Indian Trust Reform Still Mired, Watchdog Says Receivership Urged for Interior Program
The Washington Post
By: Bill Miller
Washington Post Staff Writer
September 18, 2001
The Interior Department has failed to correct record-keeping problems plaguing a trust fund the government maintains for 300,000 Native Americans, and the current management team appears unable or unwilling to get the job done, a court-appointed monitor said yesterday.

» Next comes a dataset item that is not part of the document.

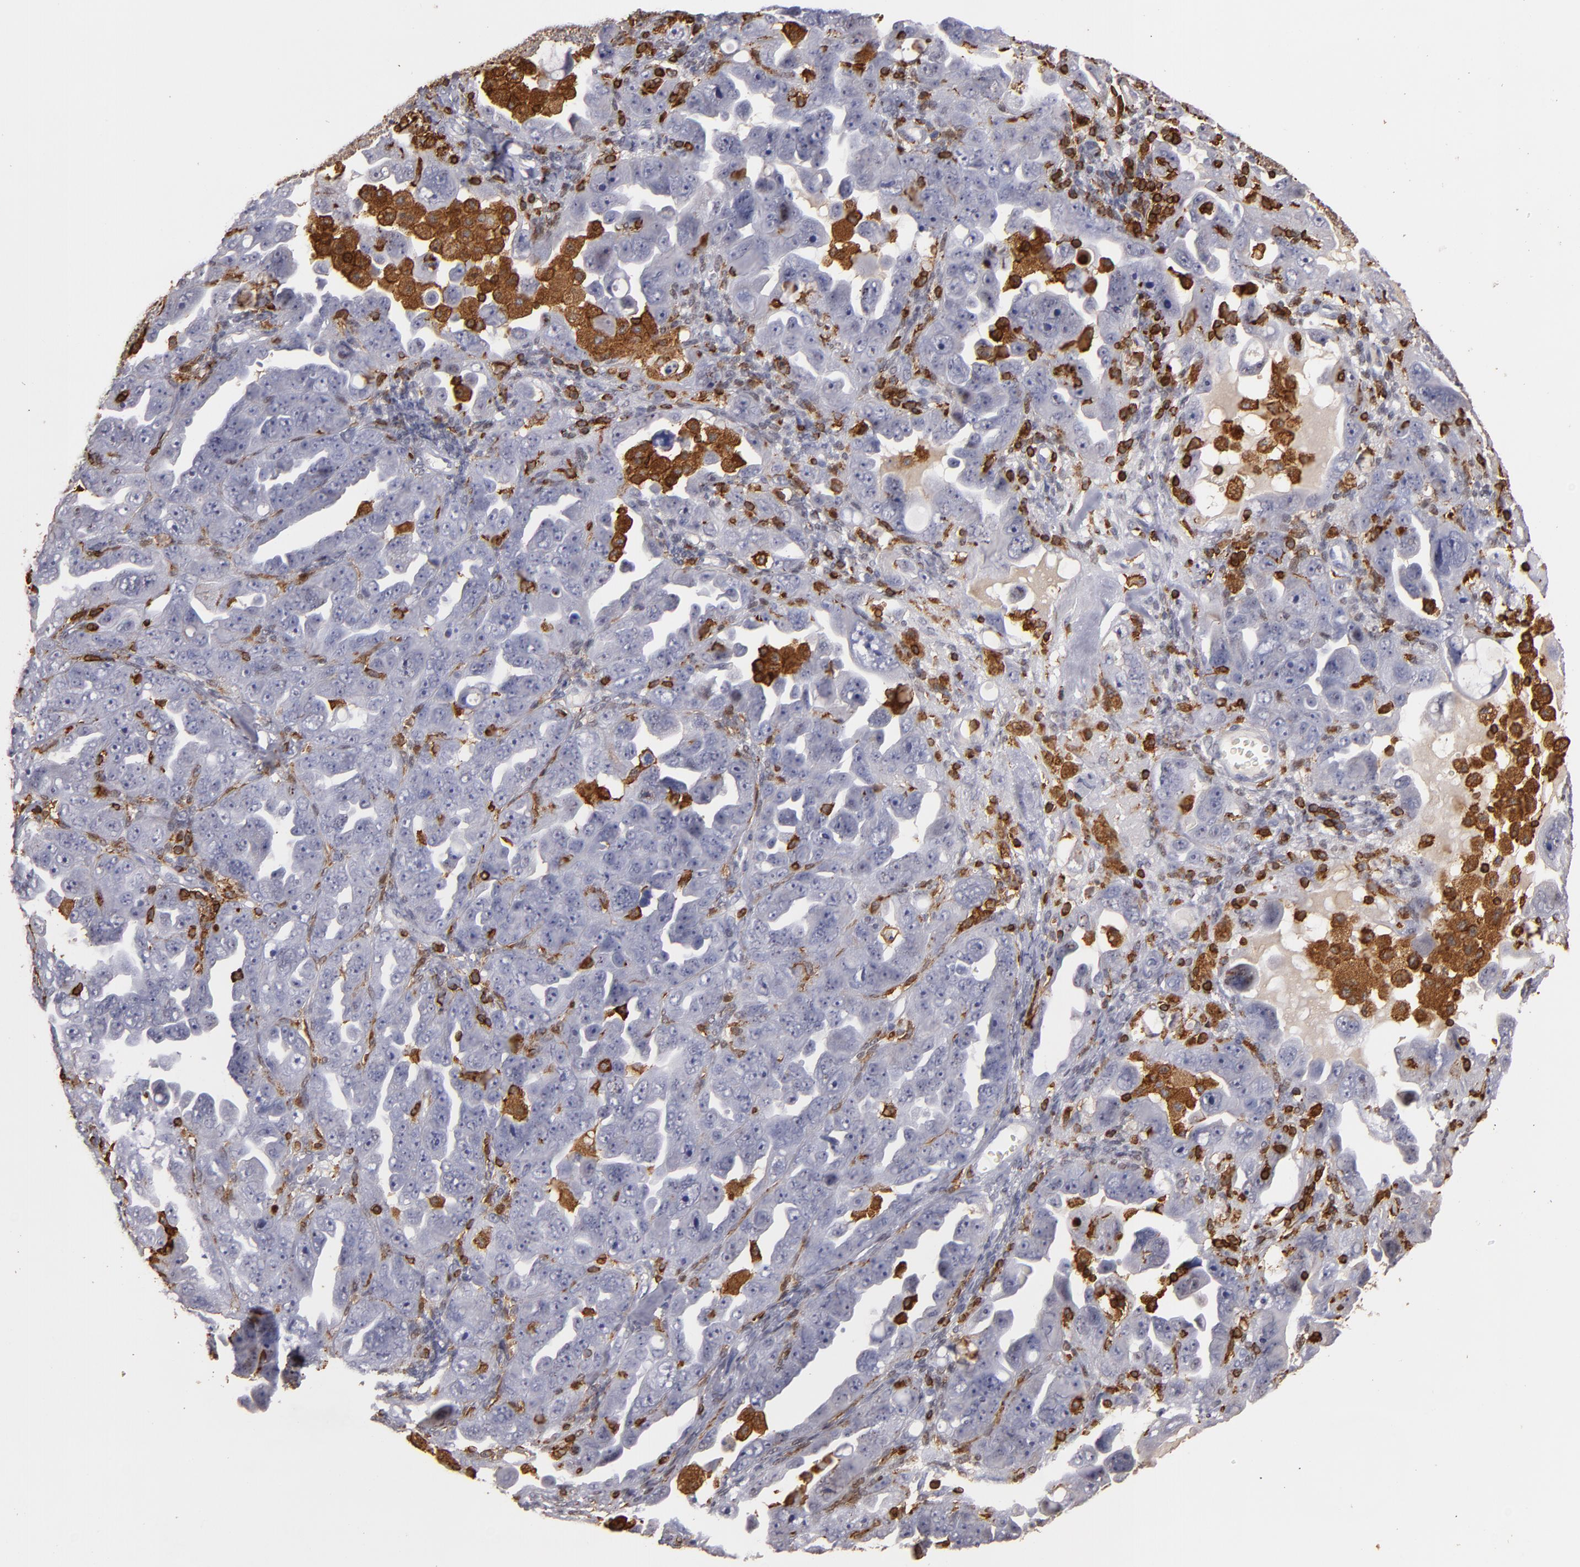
{"staining": {"intensity": "negative", "quantity": "none", "location": "none"}, "tissue": "ovarian cancer", "cell_type": "Tumor cells", "image_type": "cancer", "snomed": [{"axis": "morphology", "description": "Cystadenocarcinoma, serous, NOS"}, {"axis": "topography", "description": "Ovary"}], "caption": "Ovarian cancer stained for a protein using immunohistochemistry (IHC) demonstrates no staining tumor cells.", "gene": "WAS", "patient": {"sex": "female", "age": 66}}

The monitor said Interior’s managers, in a series of quarterly reports to a federal judge that maintained progress was being made, “failed to provide a truthful, accurate and complete picture” of the status of reforms. The monitor, Joseph S. Kieffer III, said Interior Secretary Gale A. Norton must share responsibility for trust fund problems — even though they were decades in the making and Norton assumed office only in January — because Norton continues to rely upon the guidance of the same longtime managers who have had years to fix the system.
“The cry that ‘it didn’t happen on our watch’ can no longer provide a defense for this administration,” Kieffer said yesterday in a 43-page report submitted to U.S. District Judge Royce C. Lamberth.

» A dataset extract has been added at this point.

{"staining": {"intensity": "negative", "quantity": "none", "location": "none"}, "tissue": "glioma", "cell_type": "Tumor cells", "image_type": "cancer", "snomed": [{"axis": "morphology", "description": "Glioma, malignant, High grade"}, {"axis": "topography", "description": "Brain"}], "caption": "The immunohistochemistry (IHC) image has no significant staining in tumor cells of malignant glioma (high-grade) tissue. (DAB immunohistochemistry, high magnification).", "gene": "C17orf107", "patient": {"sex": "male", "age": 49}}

Lamberth is presiding over a lawsuit filed by Native Americans that accuses the federal government of inadequate record-keeping, mismanagement and neglect. After a trial in 1999, Lamberth ordered reforms, but he stopped short of putting the system in the hands of an outside receiver, saying officials deserved one more chance.
Lawyers for the Native Americans said they now will ask Lamberth to put a receiver in charge.
“This report sets the groundwork and makes the case for why a receiver is necessary,” said Keith Harper, one of the plaintiffs’ attorneys. “You need to have a manager in there who can put them on the correct course to finally get trust reform done.”
The trust accounts were created more than 100 years ago to compensate Native Americans for use of their land. The Bureau of Indian Affairs, an arm of the Interior Department, is responsible for maintaining land and title records covering about 11 million acres. Royalties from the sale of petroleum, timber and other resources on these lands go into the trust fund accounts, generating about $500 million a year.
A centerpiece of the reform effort is a new computer network that is supposed to track titles, trust accounts and income coming from roughly 170,000 tracts of land. Kieffer issued a report last month that said the computer project is behind schedule and might never work. Even if it does, Kieffer said yesterday, the quality of the automated system depends on the accuracy of the records that go into it. He noted that officials promised two years ago to “clean up” or correct records kept at nearly 100 offices. “Garbage in will mean garbage out,” Kieffer said. “The data must be accurate, complete and usable.”
Only a small fraction of work has been completed in the past 18 months, Kieffer said. An average of one land tract a day is logged into the computer, and even that data is suspect, he said. Saying “the math speaks for itself,” Kieffer warned there is little hope that the reform efforts will be completed in the near future, and he faulted Interior managers for not providing enough know-how and direction.
Interior spokeswoman Stephanie Hanna said officials hadn’t had a chance to fully review Kieffer’s report but added, “This administration believes that we are taking the appropriate steps to move forward on comprehensive trust reform.”
Norton has said she is making trust reform a priority, and she has met many times with BIA staffers. Government lawyers recently asked the judge for more time to come up with a complete assessment of progress. Kieffer urged Lamberth not to ease up on the pressure.
“The Interior defendants have asked this court to start the clock running anew for their administration, based on their performance to date,” Kieffer wrote. “In less than four years, another administration could be asking for the same leeway to correct the record of this administration’s actions or inaction. The . . . account holders do not have the luxury of starting over. Neither, perhaps, should the Interior defendants.”